Tommy Bing

Personal information
- Full name: Thomas Edward Bing
- Date of birth: 24 November 1931
- Place of birth: Broadstairs, England
- Date of death: 18 May 2015 (aged 83)
- Position(s): Winger

Senior career*
- Years: Team / Apps / (Gls)
- 1947–1954: Margate / 37 / (4)
- 1954–1959: Tottenham Hotspur / 1 / (0)
- 1959–1964: Margate / 39 / (7)

= Tommy Bing =

English footballer

Thomas Edward Bing (24 November 1931 – 18 May 2015) was an English professional footballer who played for Margate and Tottenham Hotspur.

==Football career==
Bing was born in Broadstairs and made his debut for Margate reserves in December 1947. The winger played in a total of 37 matches and scored four goals in his first spell with the Kent League club.
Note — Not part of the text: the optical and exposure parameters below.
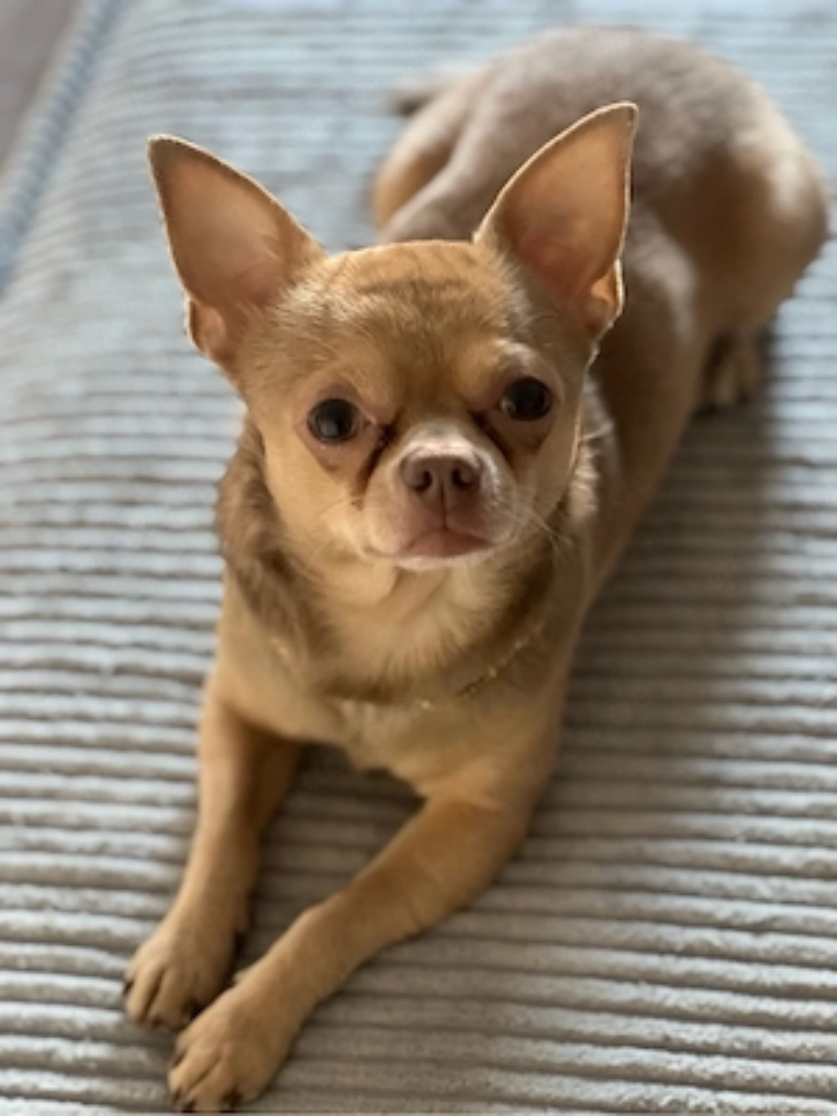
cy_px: 558
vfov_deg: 25.3
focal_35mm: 77
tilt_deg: -47.7
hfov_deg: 19.1
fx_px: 2482
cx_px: 418
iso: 500
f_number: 2.8
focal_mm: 9
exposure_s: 1/15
After impressing Spurs boss Bill Nicholson, the White Hart Lane club paid a four figure sum for his services in September 1954. Bing featured mainly in the club's reserve side and made only one senior appearance in a 3-2 reverse at Bolton Wanderers on 19 October 1957. In July 1959 he returned to his former club and went on to participate in a further 39 matches and netting seven goals.

==Post-football==
Outside of football, Bing supplemented his earnings by working as a plumber. Bing died on 18 May 2015.